BEIRUT (Reuters) - Nearly 30 air strikes hit rebel-held areas of Syria's northern city of Aleppo on Saturday, killing more people in a ninth straight day of bombardments by warring sides, and a temporary "calm" declared by Syrian military took hold around Damascus and in the northwest.
The violence in Aleppo, which has borne the brunt of an escalation in fighting that has all but destroyed a ceasefire deal brokered in February by Washington and Moscow, has killed nearly 250 people since April 22, a monitoring group said.
It has also contributed to the break up of peace talks in Geneva, which the main opposition walked out of last week.
A temporary "regime of calm", or lull in fighting, announced by the Syrian army late on Friday, which Damascus said was designed to salvage the wider ceasefire deal, appeared to hold in the capital and areas in its suburbs, as well as parts of northwest coastal province Latakia. Aleppo had not been included in the plan for a lull.
At least five people were killed in Aleppo early on Saturday in the latest round of air strikes, which were believed to have been carried out by Syrian government warplanes, the Syrian Observatory for Human Rights said.
The British-based monitoring group put the civilian death toll in government and rebel bombardments of neighborhoods in Aleppo since April 22 at nearly 250.
This figure included around 140 people killed by government-aligned forces in air strikes and shellings of rebel-held areas, including 19 children, it said. Insurgent shelling of government-held areas killed 96 people, including 21 children.
Aleppo, Syria's largest city before the war, has been divided for years between rebel and government zones.
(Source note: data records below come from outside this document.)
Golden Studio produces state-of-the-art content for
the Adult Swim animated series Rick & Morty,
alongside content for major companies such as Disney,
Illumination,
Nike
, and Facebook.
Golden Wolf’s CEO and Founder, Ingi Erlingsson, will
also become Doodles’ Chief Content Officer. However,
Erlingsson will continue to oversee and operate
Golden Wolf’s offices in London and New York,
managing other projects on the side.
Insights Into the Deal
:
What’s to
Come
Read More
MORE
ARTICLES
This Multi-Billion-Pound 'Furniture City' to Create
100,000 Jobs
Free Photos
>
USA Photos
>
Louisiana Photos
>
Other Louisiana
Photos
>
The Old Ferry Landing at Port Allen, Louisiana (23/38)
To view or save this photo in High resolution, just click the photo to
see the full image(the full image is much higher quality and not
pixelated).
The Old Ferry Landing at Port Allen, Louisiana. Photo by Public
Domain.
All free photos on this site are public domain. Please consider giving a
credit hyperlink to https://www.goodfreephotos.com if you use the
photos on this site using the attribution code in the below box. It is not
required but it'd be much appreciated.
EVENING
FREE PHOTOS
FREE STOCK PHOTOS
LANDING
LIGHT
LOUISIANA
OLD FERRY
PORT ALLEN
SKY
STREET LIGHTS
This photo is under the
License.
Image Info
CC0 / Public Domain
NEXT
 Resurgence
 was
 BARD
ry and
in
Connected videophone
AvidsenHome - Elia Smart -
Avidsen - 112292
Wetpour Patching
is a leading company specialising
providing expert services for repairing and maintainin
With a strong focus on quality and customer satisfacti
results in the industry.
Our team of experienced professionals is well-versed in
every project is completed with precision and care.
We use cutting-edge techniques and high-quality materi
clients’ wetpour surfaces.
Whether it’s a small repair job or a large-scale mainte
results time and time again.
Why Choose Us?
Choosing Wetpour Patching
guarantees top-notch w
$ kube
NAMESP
Full control would be the most important prize for President Bashar al-Assad, who has been fighting to keep hold of his country throughout a five-year civil war.
'A BIT QUIETER'
Observatory director Rami Abdulrahman said government-held areas of Aleppo were "a bit quieter today", but that shells fired by rebels were still intermittently hitting.
Farther southwest, "there aren't clashes in Latakia, there aren't clashes in Ghouta (Damascus suburbs)," only some lower-level violence between rival rebel groups outside Damascus, Abdulrahman said, referring to the lull in fighting announced by the army.
A resident of Western Ghouta, which is under government siege, said shellings appeared to have ceased around the capital in the hours after the start of the lull at 1 a.m. (2200 GMT on Friday).
"There has been no military activity and no sound of bombardments in nearby areas, no sound of shelling or of warplanes," the resident, Maher Abu Jaafar, told Reuters via internet messenger.
"It's the opposite of last night, when there was a lot of bombing and the sounds of rockets and shells."
Syrian helicopters later in the day dropped a number of barrel bombs southwest of Damascus but outside the area where the lull in fighting was meant to take place, the Observatory said.
Abu Jaafar said he heard several explosions in the afternoon.
A Friday statement from the Syrian army did not explain any detail what military or non-military action the "regime of calm" would entail.
It said it would last for 24 hours in Eastern Ghouta and Damascus and for 72 hours in areas of the northern Latakia countryside.
The United Nations has called on Moscow and Washington to help restore the ceasefire to prevent the complete collapse of talks aimed at ending a conflict in which more than 250,000 people have been killed and millions displaced.
Aid agencies have continued to deliver aid in the west of the country, but say that access is not regular enough and that many Syrians in need still cannot be reached.
The International Committee for the Red Cross said on Saturday fresh aid had begun to enter the towns of Zabadani and Madaya, where there were reports of starvation earlier this year due to a siege by government forces and their allies.
Trucks simultaneously entered al-Foua and Kefraya in the northwest province of Idlib, which are surrounded by insurgents.